[Dataset entries]
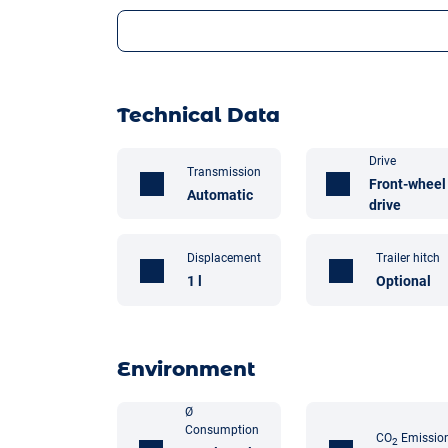
Technical Data
Drive
Transmission
Front-wheel
Automatic
drive
Displacement
Trailer hitch
1 l
Optional
Environment
Ø
Consumption
CO
Emissio
2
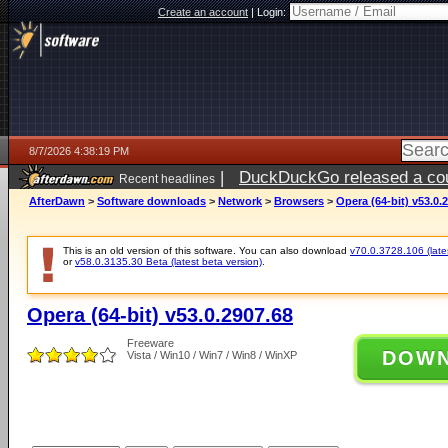
Create an account
|
Login:
8/7/2026 4:38:19 PM
|
DuckDuckGo released a coun
Recent headlines
ago
AfterDawn
>
Software downloads
>
Network
>
Browsers
>
Opera (64-bit) v53.0.
This is an old version of this software. You can also download
v70.0.3728.106 (lates
or
v58.0.3135.30 Beta (latest beta version)
.
Opera (64-bit) v53.0.2907.68
Freeware
DOW
Vista / Win10 / Win7 / Win8 / WinXP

Exercise –
Output the text lines from the listing above exactly as they appear, leaving out the pictures.

Answer to the problem –
Technical Data
Drive
Transmission
Front-wheel
Automatic
drive
Displacement
Trailer hitch
1 l
Optional
Environment
Ø
Consumption
CO
Emissio
2
Create an account
|
Login:
8/7/2026 4:38:19 PM
|
DuckDuckGo released a coun
Recent headlines
ago
AfterDawn
>
Software downloads
>
Network
>
Browsers
>
Opera (64-bit) v53.0.
This is an old version of this software. You can also download
v70.0.3728.106 (lates
or
v58.0.3135.30 Beta (latest beta version)
.
Opera (64-bit) v53.0.2907.68
Freeware
DOW
Vista / Win10 / Win7 / Win8 / WinXP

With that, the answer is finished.